Ok, let's talk about alternatives.
I for one think it's obvious that the world is in dire need of repair. Global inequality is indeed staggeringly high:(still think you're poor? Check this out www.globalrichlist.com) Thousands of children die every day from ailments which could be treated for pennies. Most of humanity lives under highly corrupt or repressive governments. I honestly don’t comprehend why people shed tears over whether or not relatively poor Americans will get health insurance but don’t similarly weep for absolutely poor inhabitants of the rest of the world for whom our problems would be the least of their worries.
There's a large hostility on part of the left (yes, I mean the real left) towards the market. No, I don't necessarily mean "capitalism" as Professor Wolff defined it, but rather private property qua private property, prices and wages qua prices and wages, management qua management and other things considered market functions. Indeed author Michael Albert has written an entire book arguing for what he calls "market abolitionism".
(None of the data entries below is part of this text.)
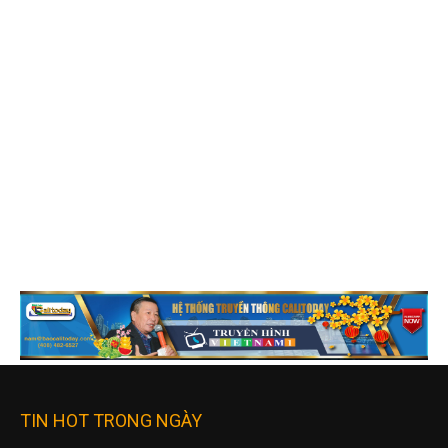
TIN HOT TRONG NGÀY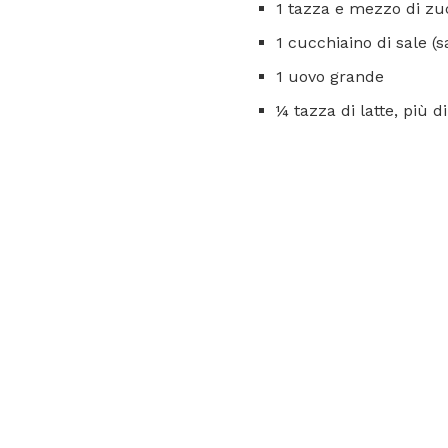
1 tazza e mezzo di zu
1 cucchiaino di sale (
1 uovo grande
¼ tazza di latte, più d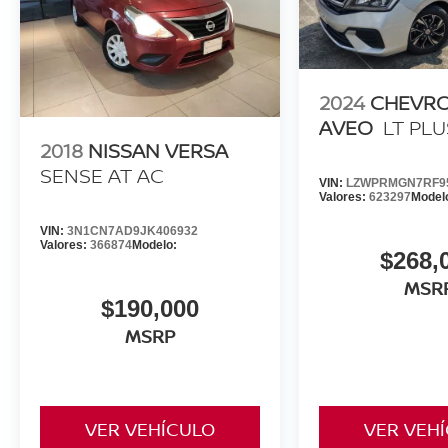
2024
CHEVR
AVEO
LT PLU
2018
NISSAN VERSA
SENSE AT AC
VIN:
LZWPRMGN7RF9
Valores:
623297
Model
VIN:
3N1CN7AD9JK406932
Valores:
366874
Modelo:
$268,
MSR
$190,000
MSRP
VER VEHÍCULO
VER VEH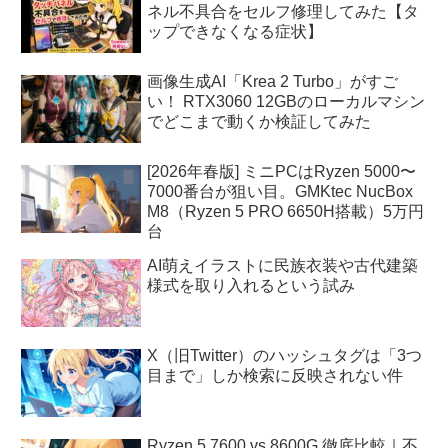
ネル不具合をセルフ修理してみた【タ
ップできなくなる症状】
画像生成AI「Krea 2 Turbo」がすご
い！ RTX3060 12GBのローカルマシン
でどこまで動くか検証してみた
[2026年春版] ミニPCはRyzen 5000〜
7000番台が狙い目。GMKtec NucBox
M8（Ryzen 5 PRO 6650H搭載）5万円
台
AI萌えイラストに民族衣装や古代建築
様式を取り入れるという試み
X（旧Twitter）のハッシュタグは「3つ
目まで」しか検索に反映されない件
Ryzen 5 7600 vs 8600G 徹底比較｜不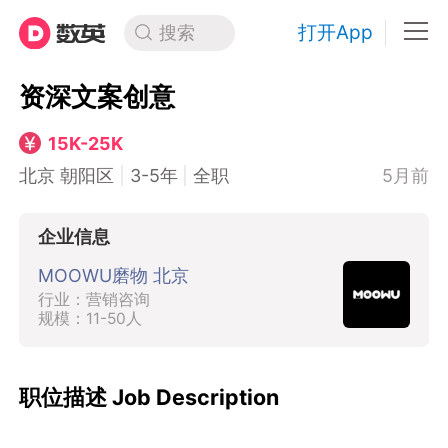
打开App
搜索
资深文案创意
15K-25K
北京 朝阳区
|
3-5年
|
全职
5月前
企业信息
MOOWU磨物 北京
行业：营销咨询
规模：11-50人
职位描述 Job Description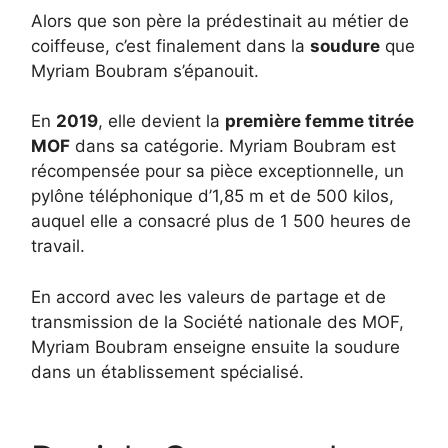
Alors que son père la prédestinait au métier de
coiffeuse, c’est finalement dans la
soudure
que
Myriam Boubram s’épanouit.
En
2019
, elle devient la
première femme titrée
MOF
dans sa catégorie. Myriam Boubram est
récompensée pour sa pièce exceptionnelle, un
pylône téléphonique d’1,85 m et de 500 kilos,
auquel elle a consacré plus de 1 500 heures de
travail.
En accord avec les valeurs de partage et de
transmission de la Société nationale des MOF,
Myriam Boubram enseigne ensuite la soudure
dans un établissement spécialisé.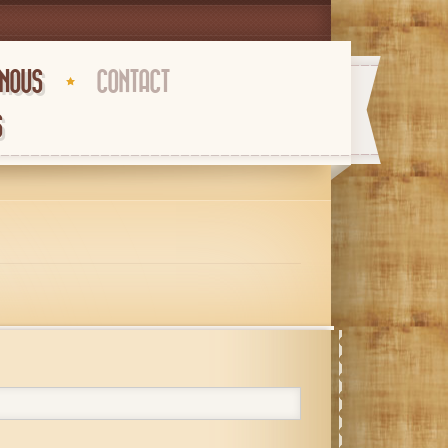
-NOUS
CONTACT
S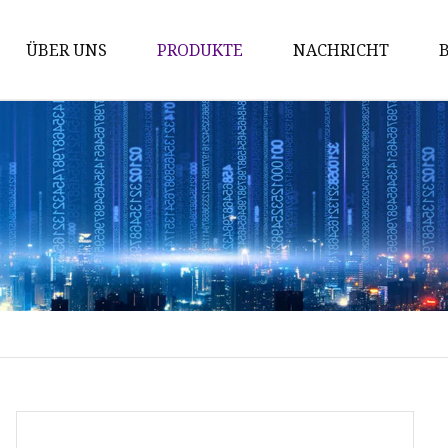
ÜBER UNS
PRODUKTE
NACHRICHT
Tragbares Kraftwerk für den
Außenbereich
Tragbares Kraftwerk für den
Innenbereich
Notfall-Rettungskraftwerk
Powerbank
5000-mAh-Powerbank
5000-mAh-Solar-Powerbank
8000-mAh-Solar-Powerbank
10000-mAh-Solar-Powerbank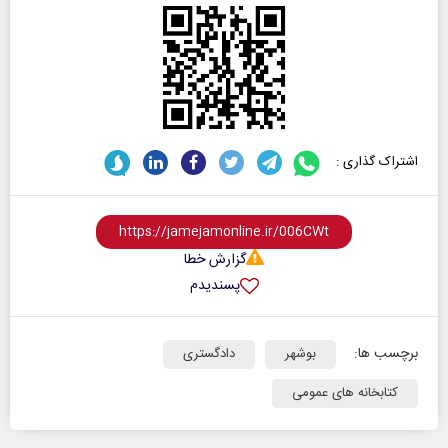
اشتراک گذاری :
گزارش خطا
پسندیدم
برچسب ها:
بوشهر
دادگستری
کتابخانه های عمومی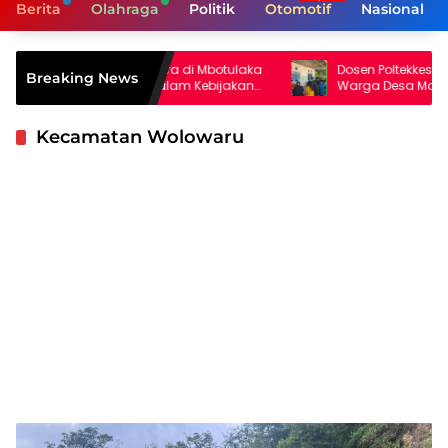
Berita
Olahraga
Politik
Otomotif
Nasional
 Dosen Unwira di Mbotulaka
Dosen Poltekkes Kemenkes Kupan
Breaking News
uda Aktif dalam Kebijakan
Warga Desa Mata Air Olah Kelor
Kunyit Jadi Produk Bernilai Ekon
Kecamatan Wolowaru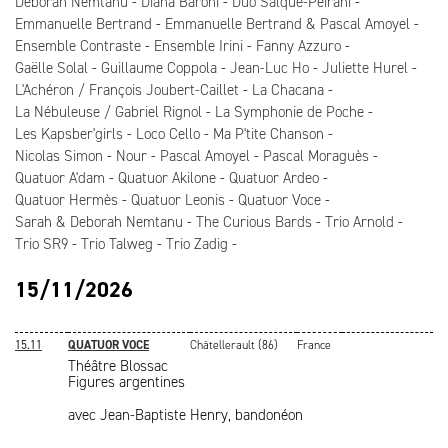
Deborah Nemtanu
Diana Baroni
Duo Salque-Peirani
Emmanuelle Bertrand
Emmanuelle Bertrand & Pascal Amoyel
Ensemble Contraste
Ensemble Irini
Fanny Azzuro
Gaëlle Solal
Guillaume Coppola
Jean-Luc Ho
Juliette Hurel
L'Achéron / François Joubert-Caillet
La Chacana
La Nébuleuse / Gabriel Rignol
La Symphonie de Poche
Les Kapsber'girls
Loco Cello
Ma P'tite Chanson
Nicolas Simon
Nour
Pascal Amoyel
Pascal Moraguès
Quatuor A'dam
Quatuor Akilone
Quatuor Ardeo
Quatuor Hermès
Quatuor Leonis
Quatuor Voce
Sarah & Deborah Nemtanu
The Curious Bards
Trio Arnold
Trio SR9
Trio Talweg
Trio Zadig
15/11/2026
15.11
QUATUOR VOCE
Châtellerault (86)
France
Théâtre Blossac
Figures argentines
avec Jean-Baptiste Henry, bandonéon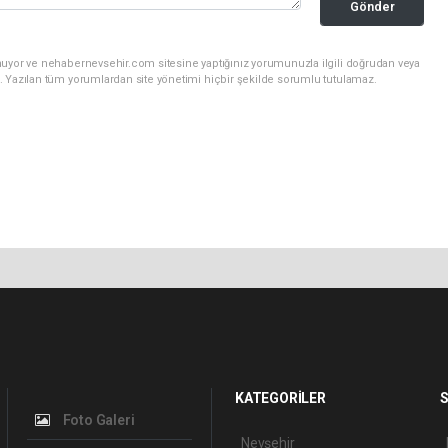
Gönder
nuyor ve nehabernevsehir.com sitesine yaptığınız yorumunuzla ilgili doğrudan veya
. Yazılan tüm yorumlardan site yönetimi hiçbir şekilde sorumlu tutulamaz.
KATEGORİLER
S
Foto Galeri
Nevşehir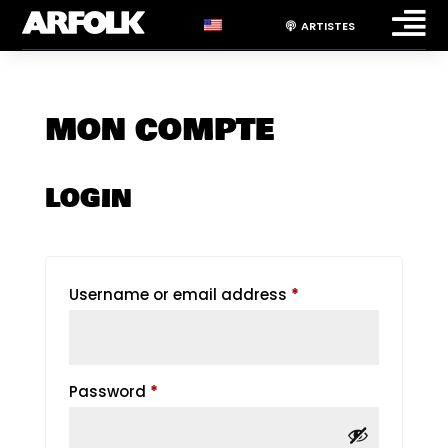

ARTISTES
MON COMPTE
LOGIN
Required
Username or email address
*
Required
Password
*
Feel free to disagree, but attacking the market itself strikes me as absurd. Since the days of Aristotle, it's been well understood that people appreciate things more when they own them. Any decent economist will tell you that in a complex economy a price system is the most accurate way to convey information. And furthermore, anyone with minimal understanding of commerce (something that most people, myself included, have little direct experience with) know that good management is essential to run an enterprise. Lest you write this off as rightwing drivel I suggest you read socialist David Schweickart's rejoinder to Albert's defense of market abolition in which he agrees with me: http://www.zcommunications.org/i-still-think-its-nonsense-by-david-schweickart
Furthermore, I'm convinced that the entrepreneurial spirit is an inherently human trait to be found across cultures and classes. The Grameen Bank and other such organizations have found tons of entrepreneurs in the poorest most desolate parts of the world.
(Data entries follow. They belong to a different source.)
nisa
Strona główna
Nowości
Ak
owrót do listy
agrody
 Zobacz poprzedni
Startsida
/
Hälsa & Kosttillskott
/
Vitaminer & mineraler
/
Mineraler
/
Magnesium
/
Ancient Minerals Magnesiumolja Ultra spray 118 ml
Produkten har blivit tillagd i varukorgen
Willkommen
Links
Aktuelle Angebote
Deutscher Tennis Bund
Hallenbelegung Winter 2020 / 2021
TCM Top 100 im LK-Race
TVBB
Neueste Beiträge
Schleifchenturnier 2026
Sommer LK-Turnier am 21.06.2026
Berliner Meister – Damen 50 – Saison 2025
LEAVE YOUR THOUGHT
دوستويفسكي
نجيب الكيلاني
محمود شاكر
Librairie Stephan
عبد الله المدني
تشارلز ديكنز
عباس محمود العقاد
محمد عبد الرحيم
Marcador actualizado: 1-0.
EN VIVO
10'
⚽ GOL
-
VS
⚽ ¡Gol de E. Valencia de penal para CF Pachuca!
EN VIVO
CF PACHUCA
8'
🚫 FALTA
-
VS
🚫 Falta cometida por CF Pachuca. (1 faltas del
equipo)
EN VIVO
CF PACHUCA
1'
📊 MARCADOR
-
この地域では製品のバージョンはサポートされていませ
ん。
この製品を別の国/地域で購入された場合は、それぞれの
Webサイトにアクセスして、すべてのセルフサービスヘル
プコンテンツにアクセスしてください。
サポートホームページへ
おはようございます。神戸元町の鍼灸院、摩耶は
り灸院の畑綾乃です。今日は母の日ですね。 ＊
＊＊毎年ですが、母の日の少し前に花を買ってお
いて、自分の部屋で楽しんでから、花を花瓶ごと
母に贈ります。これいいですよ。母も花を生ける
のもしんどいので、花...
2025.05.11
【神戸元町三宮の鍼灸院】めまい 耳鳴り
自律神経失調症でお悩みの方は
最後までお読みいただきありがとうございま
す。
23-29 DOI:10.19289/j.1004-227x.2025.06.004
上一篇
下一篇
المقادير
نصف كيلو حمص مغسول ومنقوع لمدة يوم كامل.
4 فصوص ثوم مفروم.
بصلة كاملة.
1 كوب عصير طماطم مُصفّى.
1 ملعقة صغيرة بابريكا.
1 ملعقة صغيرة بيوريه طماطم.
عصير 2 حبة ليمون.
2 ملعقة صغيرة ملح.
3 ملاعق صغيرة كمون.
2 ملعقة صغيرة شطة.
These sentiments underlie the alternative which most Marxists have traditionally proposed. It's the market itself that is the cause of all the suffering in the world and it's the market itself that must be replaced by something superior. They correctly recognized that only thing powerful enough to get rid of the market is the state and it’s the state that must first be controlled. While Bakunin presciently pointed out that this would lead to tyranny on an unforeseen scale, the Marxists maintained their statist convictions and proceeded to take control of state apparatuses. Well, I think we can agree that state socialist alternatives to capitalism have, despite providing some benefits to be fair, largely been disastrous, tyrannical, authoritarian and in some cases genocidal. And it is precisely because they tried to do away with market mechanisms that the horrors of 20th century communism occurred. Mao’s Great Leap Forward is probably the most gruesome example.
These well-documented and well-understood failings of Marxist economics in the 20th century should make one pretty skeptical to say the least to expect Marxism to provide a beneficial alternative to the status quo.
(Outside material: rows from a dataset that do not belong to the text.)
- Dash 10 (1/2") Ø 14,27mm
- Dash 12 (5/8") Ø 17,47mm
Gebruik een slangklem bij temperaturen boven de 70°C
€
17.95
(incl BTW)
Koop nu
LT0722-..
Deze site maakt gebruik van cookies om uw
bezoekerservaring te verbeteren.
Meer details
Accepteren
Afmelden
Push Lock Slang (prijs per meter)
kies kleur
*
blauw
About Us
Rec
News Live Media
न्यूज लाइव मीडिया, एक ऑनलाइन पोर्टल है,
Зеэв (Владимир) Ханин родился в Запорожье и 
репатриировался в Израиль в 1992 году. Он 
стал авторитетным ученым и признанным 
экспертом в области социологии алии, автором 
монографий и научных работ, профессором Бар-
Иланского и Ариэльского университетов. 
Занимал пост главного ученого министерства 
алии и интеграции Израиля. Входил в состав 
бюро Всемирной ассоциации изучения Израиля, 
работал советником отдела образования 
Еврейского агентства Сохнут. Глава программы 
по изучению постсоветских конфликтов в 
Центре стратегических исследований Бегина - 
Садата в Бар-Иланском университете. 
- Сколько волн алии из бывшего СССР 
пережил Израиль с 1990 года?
There are other alternatives to capitalism which incorporate market mechanisms that Marxism tried to abolish. Benjamin Tucker and Kevin Carson’s mutualism is one example. Agorism, a system in which corporations and wage labor all but vanish due to nearly all agents in the economy being self-employed, is another. Economic Democracy, a system in which prices are set by and competition is carried out between democratically-run firms is another. Organizations like the Seasteading Institute, correctly recognizing that we don’t really know much about human society are helping people finance and build their own communities on the sea and experiment with all kinds of things that statist constraints prohibit on the land.
To me, this is where an alternative to capitalism will come from, not from any “dictatorship of the proletariat” or anything like the horrors that 20th century Marxist states inflicted upon humanity.
Anarchists in particular, imho, should spend less time focusing on critics of the status quo who neither offered nor tried to offer any detailed alternative (i.e. Marx) and more time learning about and discussing proposed alternatives already in motion.